── Materials provided ──

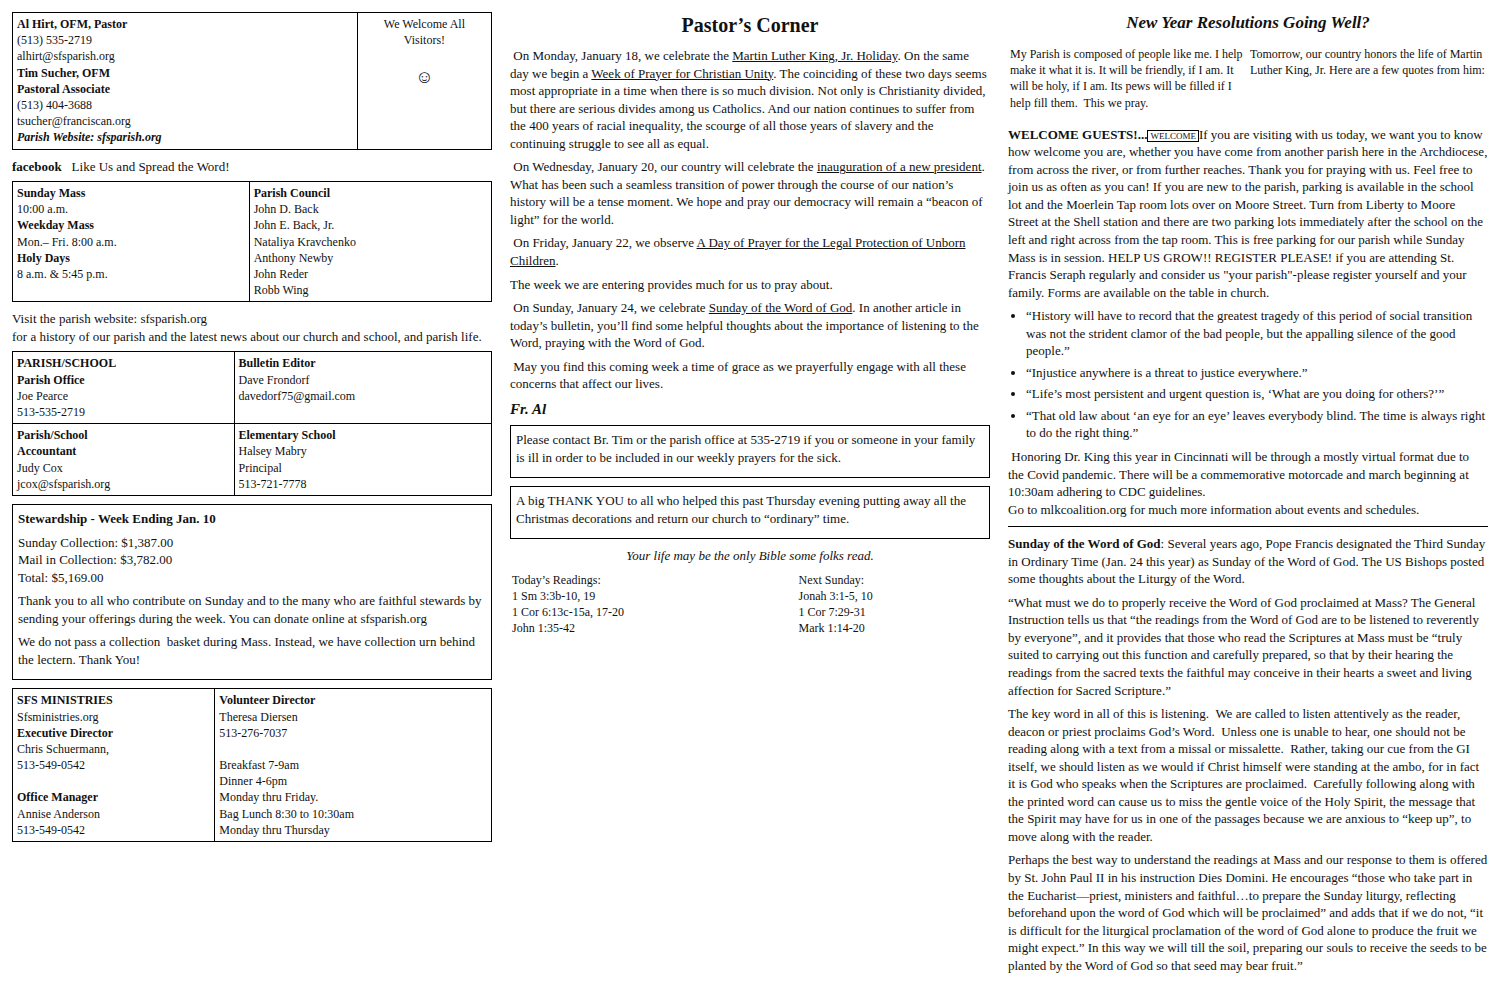| Al Hirt, OFM, Pastor (513) 535-2719 alhirt@sfsparish.org Tim Sucher, OFM Pastoral Associate (513) 404-3688 tsucher@franciscan.org Parish Website: sfsparish.org | We Welcome All Visitors! ☺ |
facebook Like Us and Spread the Word!
| Sunday Mass 10:00 a.m. Weekday Mass Mon.– Fri. 8:00 a.m. Holy Days 8 a.m. & 5:45 p.m. | Parish Council John D. Back John E. Back, Jr. Nataliya Kravchenko Anthony Newby John Reder Robb Wing |
Visit the parish website: sfsparish.org
for a history of our parish and the latest news about our church and school, and parish life.
| PARISH/SCHOOL Parish Office Joe Pearce 513-535-2719 | Bulletin Editor Dave Frondorf davedorf75@gmail.com |
| Parish/School Accountant Judy Cox jcox@sfsparish.org | Elementary School Halsey Mabry Principal 513-721-7778 |
Stewardship - Week Ending Jan. 10
Sunday Collection: $1,387.00
Mail in Collection: $3,782.00
Total: $5,169.00
Thank you to all who contribute on Sunday and to the many who are faithful stewards by sending your offerings during the week. You can donate online at sfsparish.org
We do not pass a collection basket during Mass. Instead, we have collection urn behind the lectern. Thank You!
| SFS MINISTRIES Sfsministries.org Executive Director Chris Schuermann, 513-549-0542 Office Manager Annise Anderson 513-549-0542 | Volunteer Director Theresa Diersen 513-276-7037 Breakfast 7-9am Dinner 4-6pm Monday thru Friday. Bag Lunch 8:30 to 10:30am Monday thru Thursday |
Pastor’s Corner
On Monday, January 18, we celebrate the Martin Luther King, Jr. Holiday. On the same day we begin a Week of Prayer for Christian Unity. The coinciding of these two days seems most appropriate in a time when there is so much division. Not only is Christianity divided, but there are serious divides among us Catholics. And our nation continues to suffer from the 400 years of racial inequality, the scourge of all those years of slavery and the continuing struggle to see all as equal.
On Wednesday, January 20, our country will celebrate the inauguration of a new president. What has been such a seamless transition of power through the course of our nation’s history will be a tense moment. We hope and pray our democracy will remain a “beacon of light” for the world.
On Friday, January 22, we observe A Day of Prayer for the Legal Protection of Unborn Children.
The week we are entering provides much for us to pray about.
On Sunday, January 24, we celebrate Sunday of the Word of God. In another article in today’s bulletin, you’ll find some helpful thoughts about the importance of listening to the Word, praying with the Word of God.
May you find this coming week a time of grace as we prayerfully engage with all these concerns that affect our lives.
Fr. Al
Please contact Br. Tim or the parish office at 535-2719 if you or someone in your family is ill in order to be included in our weekly prayers for the sick.
A big THANK YOU to all who helped this past Thursday evening putting away all the Christmas decorations and return our church to “ordinary” time.
Your life may be the only Bible some folks read.
| Today’s Readings: 1 Sm 3:3b-10, 19 1 Cor 6:13c-15a, 17-20 John 1:35-42 | Next Sunday: Jonah 3:1-5, 10 1 Cor 7:29-31 Mark 1:14-20 |
New Year Resolutions Going Well?
| My Parish is composed of people like me. I help make it what it is. It will be friendly, if I am. It will be holy, if I am. Its pews will be filled if I help fill them. This we pray. | Tomorrow, our country honors the life of Martin Luther King, Jr. Here are a few quotes from him: |
WELCOME GUESTS!... WELCOMEIf you are visiting with us today, we want you to know how welcome you are, whether you have come from another parish here in the Archdiocese, from across the river, or from further reaches. Thank you for praying with us. Feel free to join us as often as you can! If you are new to the parish, parking is available in the school lot and the Moerlein Tap room lots over on Moore Street. Turn from Liberty to Moore Street at the Shell station and there are two parking lots immediately after the school on the left and right across from the tap room. This is free parking for our parish while Sunday Mass is in session. HELP US GROW!! REGISTER PLEASE! if you are attending St. Francis Seraph regularly and consider us "your parish"-please register yourself and your family. Forms are available on the table in church.
“History will have to record that the greatest tragedy of this period of social transition was not the strident clamor of the bad people, but the appalling silence of the good people.”
“Injustice anywhere is a threat to justice everywhere.”
“Life’s most persistent and urgent question is, ‘What are you doing for others?’”
“That old law about ‘an eye for an eye’ leaves everybody blind. The time is always right to do the right thing.”
Honoring Dr. King this year in Cincinnati will be through a mostly virtual format due to the Covid pandemic. There will be a commemorative motorcade and march beginning at 10:30am adhering to CDC guidelines.
Go to mlkcoalition.org for much more information about events and schedules.
Sunday of the Word of God: Several years ago, Pope Francis designated the Third Sunday in Ordinary Time (Jan. 24 this year) as Sunday of the Word of God. The US Bishops posted some thoughts about the Liturgy of the Word.
“What must we do to properly receive the Word of God proclaimed at Mass? The General Instruction tells us that “the readings from the Word of God are to be listened to reverently by everyone”, and it provides that those who read the Scriptures at Mass must be “truly suited to carrying out this function and carefully prepared, so that by their hearing the readings from the sacred texts the faithful may conceive in their hearts a sweet and living affection for Sacred Scripture.”
The key word in all of this is listening. We are called to listen attentively as the reader, deacon or priest proclaims God’s Word. Unless one is unable to hear, one should not be reading along with a text from a missal or missalette. Rather, taking our cue from the GI itself, we should listen as we would if Christ himself were standing at the ambo, for in fact it is God who speaks when the Scriptures are proclaimed. Carefully following along with the printed word can cause us to miss the gentle voice of the Holy Spirit, the message that the Spirit may have for us in one of the passages because we are anxious to “keep up”, to move along with the reader.
Perhaps the best way to understand the readings at Mass and our response to them is offered by St. John Paul II in his instruction Dies Domini. He encourages “those who take part in the Eucharist—priest, ministers and faithful…to prepare the Sunday liturgy, reflecting beforehand upon the word of God which will be proclaimed” and adds that if we do not, “it is difficult for the liturgical proclamation of the word of God alone to produce the fruit we might expect.” In this way we will till the soil, preparing our souls to receive the seeds to be planted by the Word of God so that seed may bear fruit.”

───

A verbatim copy of the data, pictures removed, is the expected result.

→ Finished task
| Al Hirt, OFM, Pastor (513) 535-2719 alhirt@sfsparish.org Tim Sucher, OFM Pastoral Associate (513) 404-3688 tsucher@franciscan.org Parish Website: sfsparish.org | We Welcome All Visitors! ☺ |
facebook Like Us and Spread the Word!
| Sunday Mass 10:00 a.m. Weekday Mass Mon.– Fri. 8:00 a.m. Holy Days 8 a.m. & 5:45 p.m. | Parish Council John D. Back John E. Back, Jr. Nataliya Kravchenko Anthony Newby John Reder Robb Wing |
Visit the parish website: sfsparish.org
for a history of our parish and the latest news about our church and school, and parish life.
| PARISH/SCHOOL Parish Office Joe Pearce 513-535-2719 | Bulletin Editor Dave Frondorf davedorf75@gmail.com |
| Parish/School Accountant Judy Cox jcox@sfsparish.org | Elementary School Halsey Mabry Principal 513-721-7778 |
Stewardship - Week Ending Jan. 10
Sunday Collection: $1,387.00
Mail in Collection: $3,782.00
Total: $5,169.00
Thank you to all who contribute on Sunday and to the many who are faithful stewards by sending your offerings during the week. You can donate online at sfsparish.org
We do not pass a collection basket during Mass. Instead, we have collection urn behind the lectern. Thank You!
| SFS MINISTRIES Sfsministries.org Executive Director Chris Schuermann, 513-549-0542 Office Manager Annise Anderson 513-549-0542 | Volunteer Director Theresa Diersen 513-276-7037 Breakfast 7-9am Dinner 4-6pm Monday thru Friday. Bag Lunch 8:30 to 10:30am Monday thru Thursday |
Pastor’s Corner
On Monday, January 18, we celebrate the Martin Luther King, Jr. Holiday. On the same day we begin a Week of Prayer for Christian Unity. The coinciding of these two days seems most appropriate in a time when there is so much division. Not only is Christianity divided, but there are serious divides among us Catholics. And our nation continues to suffer from the 400 years of racial inequality, the scourge of all those years of slavery and the continuing struggle to see all as equal.
On Wednesday, January 20, our country will celebrate the inauguration of a new president. What has been such a seamless transition of power through the course of our nation’s history will be a tense moment. We hope and pray our democracy will remain a “beacon of light” for the world.
On Friday, January 22, we observe A Day of Prayer for the Legal Protection of Unborn Children.
The week we are entering provides much for us to pray about.
On Sunday, January 24, we celebrate Sunday of the Word of God. In another article in today’s bulletin, you’ll find some helpful thoughts about the importance of listening to the Word, praying with the Word of God.
May you find this coming week a time of grace as we prayerfully engage with all these concerns that affect our lives.
Fr. Al
Please contact Br. Tim or the parish office at 535-2719 if you or someone in your family is ill in order to be included in our weekly prayers for the sick.
A big THANK YOU to all who helped this past Thursday evening putting away all the Christmas decorations and return our church to “ordinary” time.
Your life may be the only Bible some folks read.
| Today’s Readings: 1 Sm 3:3b-10, 19 1 Cor 6:13c-15a, 17-20 John 1:35-42 | Next Sunday: Jonah 3:1-5, 10 1 Cor 7:29-31 Mark 1:14-20 |
New Year Resolutions Going Well?
| My Parish is composed of people like me. I help make it what it is. It will be friendly, if I am. It will be holy, if I am. Its pews will be filled if I help fill them. This we pray. | Tomorrow, our country honors the life of Martin Luther King, Jr. Here are a few quotes from him: |
WELCOME GUESTS!... WELCOMEIf you are visiting with us today, we want you to know how welcome you are, whether you have come from another parish here in the Archdiocese, from across the river, or from further reaches. Thank you for praying with us. Feel free to join us as often as you can! If you are new to the parish, parking is available in the school lot and the Moerlein Tap room lots over on Moore Street. Turn from Liberty to Moore Street at the Shell station and there are two parking lots immediately after the school on the left and right across from the tap room. This is free parking for our parish while Sunday Mass is in session. HELP US GROW!! REGISTER PLEASE! if you are attending St. Francis Seraph regularly and consider us "your parish"-please register yourself and your family. Forms are available on the table in church.
“History will have to record that the greatest tragedy of this period of social transition was not the strident clamor of the bad people, but the appalling silence of the good people.”
“Injustice anywhere is a threat to justice everywhere.”
“Life’s most persistent and urgent question is, ‘What are you doing for others?’”
“That old law about ‘an eye for an eye’ leaves everybody blind. The time is always right to do the right thing.”
Honoring Dr. King this year in Cincinnati will be through a mostly virtual format due to the Covid pandemic. There will be a commemorative motorcade and march beginning at 10:30am adhering to CDC guidelines.
Go to mlkcoalition.org for much more information about events and schedules.
Sunday of the Word of God: Several years ago, Pope Francis designated the Third Sunday in Ordinary Time (Jan. 24 this year) as Sunday of the Word of God. The US Bishops posted some thoughts about the Liturgy of the Word.
“What must we do to properly receive the Word of God proclaimed at Mass? The General Instruction tells us that “the readings from the Word of God are to be listened to reverently by everyone”, and it provides that those who read the Scriptures at Mass must be “truly suited to carrying out this function and carefully prepared, so that by their hearing the readings from the sacred texts the faithful may conceive in their hearts a sweet and living affection for Sacred Scripture.”
The key word in all of this is listening. We are called to listen attentively as the reader, deacon or priest proclaims God’s Word. Unless one is unable to hear, one should not be reading along with a text from a missal or missalette. Rather, taking our cue from the GI itself, we should listen as we would if Christ himself were standing at the ambo, for in fact it is God who speaks when the Scriptures are proclaimed. Carefully following along with the printed word can cause us to miss the gentle voice of the Holy Spirit, the message that the Spirit may have for us in one of the passages because we are anxious to “keep up”, to move along with the reader.
Perhaps the best way to understand the readings at Mass and our response to them is offered by St. John Paul II in his instruction Dies Domini. He encourages “those who take part in the Eucharist—priest, ministers and faithful…to prepare the Sunday liturgy, reflecting beforehand upon the word of God which will be proclaimed” and adds that if we do not, “it is difficult for the liturgical proclamation of the word of God alone to produce the fruit we might expect.” In this way we will till the soil, preparing our souls to receive the seeds to be planted by the Word of God so that seed may bear fruit.”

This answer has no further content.